Today the Society for Cardiovascular Angiography and Interventions (SCAI) announced publication of a consensus document concerning radiation exposure to pregnant physicians and technical staff in the cardiac catheterization lab (cath lab). The paper, titled "SCAI Consensus Document on Occupational Radiation Exposure to the Pregnant Cardiologist and Technical Personnel," was developed by SCAI's Women in Innovations ("WIN") group and is published in the February issue of SCAI's peer-reviewed journal Catheterization and Cardiovascular Interventions.
The complexity of minimally invasive procedures continues to increase, requiring greater fluoroscopy (an imaging technique used to obtain images of internal structures) time and increased chance of radiation exposure to medical staff. The paper addresses reservations about the safety of female interventional cardiologists, technicians and nurses exposed to radiation in the cath lab during pregnancy - an issue that many believe has contributed to a disparity in the number of women who practice in the field.
Women now account for 49 percent of medical students, yet only 8.7 percent of women are enrolled in interventional cardiology fellowship programs. A recent survey found 24 percent of women name radiation exposure as a reason to alter a career plan in cardiology to a more minimally exposed field. Yet current scientific data show fetal radiation exposure in the cath lab is very low and there is no significant increased risk to a fetus in pregnant women working in the cath lab.
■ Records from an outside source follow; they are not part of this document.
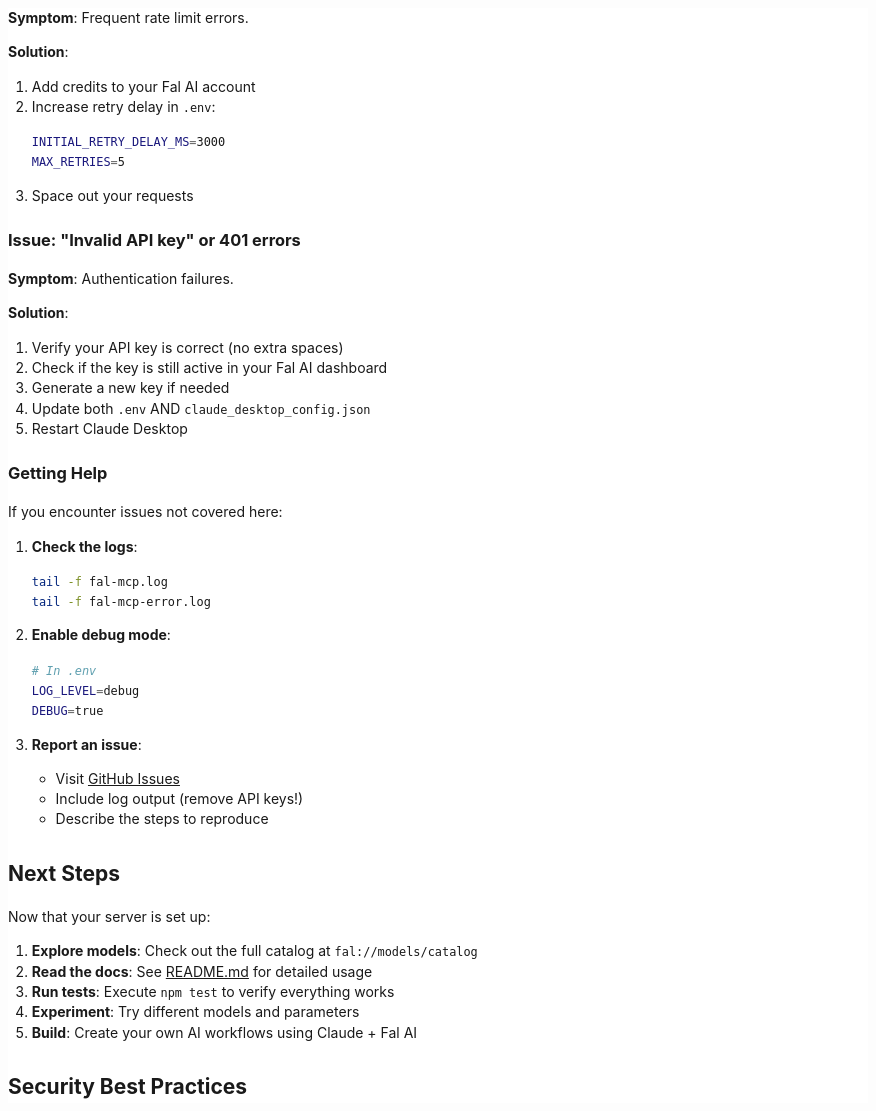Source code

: **Symptom**: Frequent rate limit errors.

**Solution**:
1. Add credits to your Fal AI account
2. Increase retry delay in `.env`:
   ```bash
   INITIAL_RETRY_DELAY_MS=3000
   MAX_RETRIES=5
   ```
3. Space out your requests

### Issue: "Invalid API key" or 401 errors

**Symptom**: Authentication failures.

**Solution**:
1. Verify your API key is correct (no extra spaces)
2. Check if the key is still active in your Fal AI dashboard
3. Generate a new key if needed
4. Update both `.env` AND `claude_desktop_config.json`
5. Restart Claude Desktop

### Getting Help

If you encounter issues not covered here:

1. **Check the logs**:
   ```bash
   tail -f fal-mcp.log
   tail -f fal-mcp-error.log
   ```

2. **Enable debug mode**:
   ```bash
   # In .env
   LOG_LEVEL=debug
   DEBUG=true
   ```

3. **Report an issue**:
   - Visit [GitHub Issues](https://github.com/agentic-commerce-protocol/agentic-commerce-protocol/issues)
   - Include log output (remove API keys!)
   - Describe the steps to reproduce

## Next Steps

Now that your server is set up:

1. **Explore models**: Check out the full catalog at `fal://models/catalog`
2. **Read the docs**: See [README.md](./README.md) for detailed usage
3. **Run tests**: Execute `npm test` to verify everything works
4. **Experiment**: Try different models and parameters
5. **Build**: Create your own AI workflows using Claude + Fal AI

## Security Best Practices
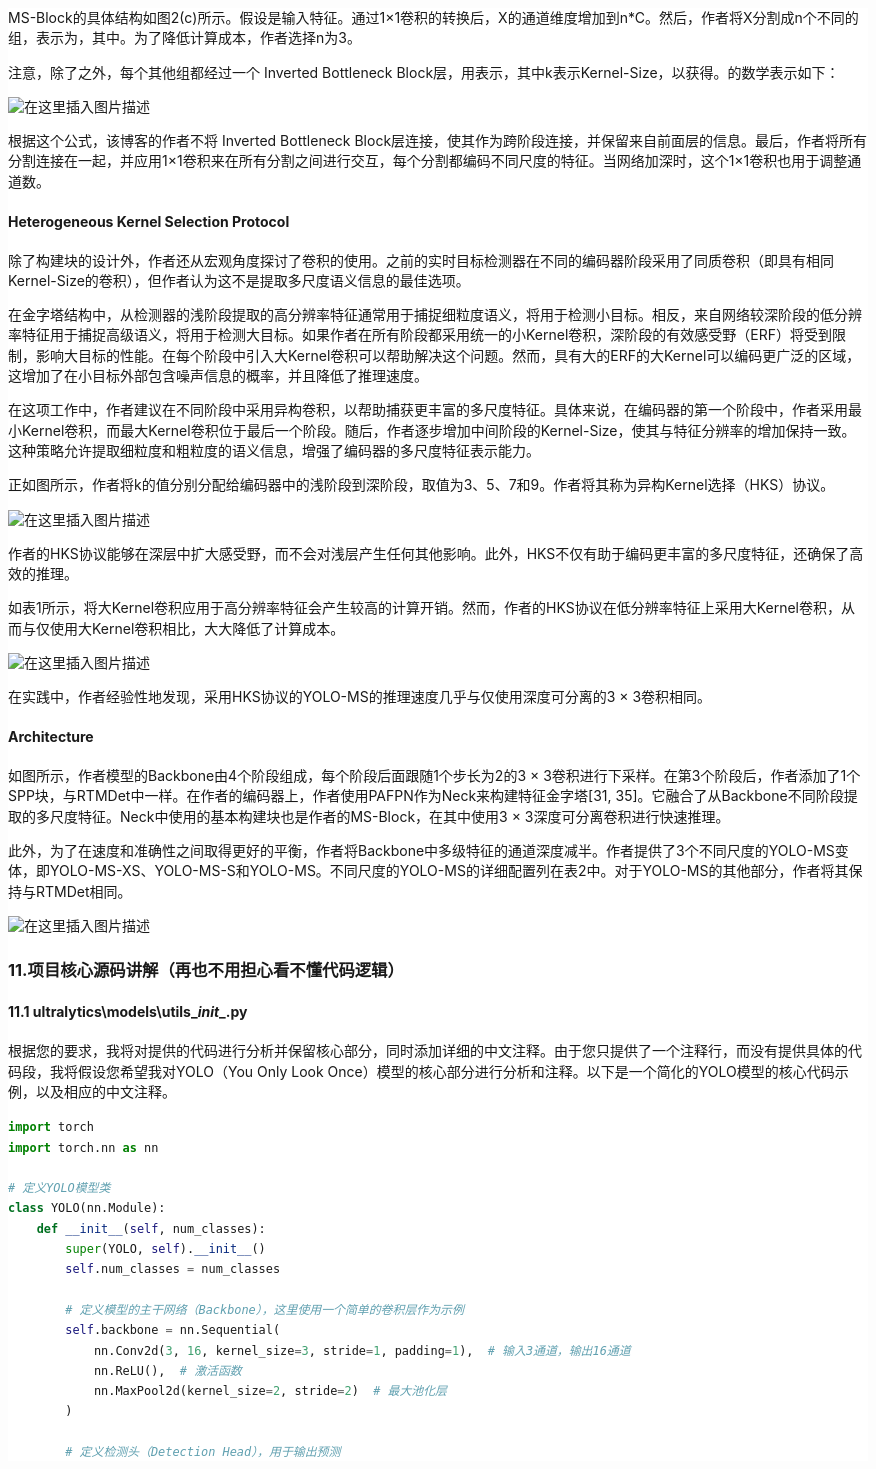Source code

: MS-Block的具体结构如图2(c)所示。假设是输入特征。通过1×1卷积的转换后，X的通道维度增加到n*C。然后，作者将X分割成n个不同的组，表示为，其中。为了降低计算成本，作者选择n为3。

注意，除了之外，每个其他组都经过一个 Inverted Bottleneck Block层，用表示，其中k表示Kernel-Size，以获得。的数学表示如下：

![在这里插入图片描述](https://img-blog.csdnimg.cn/direct/8759253c2bc940cdb43ebb9da504a518.png)


根据这个公式，该博客的作者不将 Inverted Bottleneck Block层连接，使其作为跨阶段连接，并保留来自前面层的信息。最后，作者将所有分割连接在一起，并应用1×1卷积来在所有分割之间进行交互，每个分割都编码不同尺度的特征。当网络加深时，这个1×1卷积也用于调整通道数。

#### Heterogeneous Kernel Selection Protocol
除了构建块的设计外，作者还从宏观角度探讨了卷积的使用。之前的实时目标检测器在不同的编码器阶段采用了同质卷积（即具有相同Kernel-Size的卷积），但作者认为这不是提取多尺度语义信息的最佳选项。

在金字塔结构中，从检测器的浅阶段提取的高分辨率特征通常用于捕捉细粒度语义，将用于检测小目标。相反，来自网络较深阶段的低分辨率特征用于捕捉高级语义，将用于检测大目标。如果作者在所有阶段都采用统一的小Kernel卷积，深阶段的有效感受野（ERF）将受到限制，影响大目标的性能。在每个阶段中引入大Kernel卷积可以帮助解决这个问题。然而，具有大的ERF的大Kernel可以编码更广泛的区域，这增加了在小目标外部包含噪声信息的概率，并且降低了推理速度。

在这项工作中，作者建议在不同阶段中采用异构卷积，以帮助捕获更丰富的多尺度特征。具体来说，在编码器的第一个阶段中，作者采用最小Kernel卷积，而最大Kernel卷积位于最后一个阶段。随后，作者逐步增加中间阶段的Kernel-Size，使其与特征分辨率的增加保持一致。这种策略允许提取细粒度和粗粒度的语义信息，增强了编码器的多尺度特征表示能力。

正如图所示，作者将k的值分别分配给编码器中的浅阶段到深阶段，取值为3、5、7和9。作者将其称为异构Kernel选择（HKS）协议。

![在这里插入图片描述](https://img-blog.csdnimg.cn/direct/ebb7fa2543bd469799d9e9f4414cc07b.png)


作者的HKS协议能够在深层中扩大感受野，而不会对浅层产生任何其他影响。此外，HKS不仅有助于编码更丰富的多尺度特征，还确保了高效的推理。

如表1所示，将大Kernel卷积应用于高分辨率特征会产生较高的计算开销。然而，作者的HKS协议在低分辨率特征上采用大Kernel卷积，从而与仅使用大Kernel卷积相比，大大降低了计算成本。

![在这里插入图片描述](https://img-blog.csdnimg.cn/direct/dcc8b3ea85e74ccc8a15e94f6c0feedc.png)


在实践中，作者经验性地发现，采用HKS协议的YOLO-MS的推理速度几乎与仅使用深度可分离的3 × 3卷积相同。

#### Architecture
如图所示，作者模型的Backbone由4个阶段组成，每个阶段后面跟随1个步长为2的3 × 3卷积进行下采样。在第3个阶段后，作者添加了1个SPP块，与RTMDet中一样。在作者的编码器上，作者使用PAFPN作为Neck来构建特征金字塔[31, 35]。它融合了从Backbone不同阶段提取的多尺度特征。Neck中使用的基本构建块也是作者的MS-Block，在其中使用3 × 3深度可分离卷积进行快速推理。

此外，为了在速度和准确性之间取得更好的平衡，作者将Backbone中多级特征的通道深度减半。作者提供了3个不同尺度的YOLO-MS变体，即YOLO-MS-XS、YOLO-MS-S和YOLO-MS。不同尺度的YOLO-MS的详细配置列在表2中。对于YOLO-MS的其他部分，作者将其保持与RTMDet相同。

![在这里插入图片描述](https://img-blog.csdnimg.cn/direct/879271cc87eb4ee8a9d70185760a50d9.png)


### 11.项目核心源码讲解（再也不用担心看不懂代码逻辑）

#### 11.1 ultralytics\models\utils\__init__.py

根据您的要求，我将对提供的代码进行分析并保留核心部分，同时添加详细的中文注释。由于您只提供了一个注释行，而没有提供具体的代码段，我将假设您希望我对YOLO（You Only Look Once）模型的核心部分进行分析和注释。以下是一个简化的YOLO模型的核心代码示例，以及相应的中文注释。

```python
import torch
import torch.nn as nn

# 定义YOLO模型类
class YOLO(nn.Module):
    def __init__(self, num_classes):
        super(YOLO, self).__init__()
        self.num_classes = num_classes
        
        # 定义模型的主干网络（Backbone），这里使用一个简单的卷积层作为示例
        self.backbone = nn.Sequential(
            nn.Conv2d(3, 16, kernel_size=3, stride=1, padding=1),  # 输入3通道，输出16通道
            nn.ReLU(),  # 激活函数
            nn.MaxPool2d(kernel_size=2, stride=2)  # 最大池化层
        )
        
        # 定义检测头（Detection Head），用于输出预测
```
Data also show no increased risk for side effects associated with radiation exposure in utero such as childhood cancer, mental retardation, reduced intelligence quotient (IQ) or pregnancy loss.
"Maintaining the safety of our patients and staff is always our number one priority. Radiation exposure is a very legitimate concern in our industry, but standard safety guidelines, protocols and tools have been designed to ensure radiation exposure is kept to a safe minimum in all staff and patients, regardless of gender," said Patricia J.M. Best, M.D., FSCAI, of the Department of Internal Medicine and Cardiovascular Diseases, Mayo Clinic, Rochester, Minn., and lead author of the consensus paper. "We hope this paper encourages women considering a career in interventional cardiology to review the available scientific data and make an informed career choice. We also encourage institutions to make their radiation safety policies clear to all staff in an effort to ease women's fears about any occupational exposure they may encounter."
Even with promising scientific data suggesting no increased risk to the fetus from occupational radiation exposure, the paper reinforces that pregnant physicians, technicians and nurses should take appropriate measures to reduce radiation exposure, including:
- Completing formal education and training in radiation protection
- Notifying proper institutional radiation safety personnel of pregnancy to ensure adequate monitoring
- Using lead shields and personal protective equipment, including maternity lead or lead-equivalent protective garments
- Using a direct reading dosimeter and radiation monitoring badge, worn at the waist level under the lead garment, in addition to the typical radiation monitoring badge worn at the collar
The paper also addresses legal issues surrounding exposure protections, reinforcing that in the United States all exposure protection policies must be applicable to all employees, regardless of age, gender or pregnancy. Still, many institutions enact their own policies prohibiting women from working near radiation after revealing pregnancy. The authors of this paper and SCAI would discourage that practice, as it may prevent women from disclosing their pregnancy status, thus hindering proper monitoring of radiation exposure during pregnancy.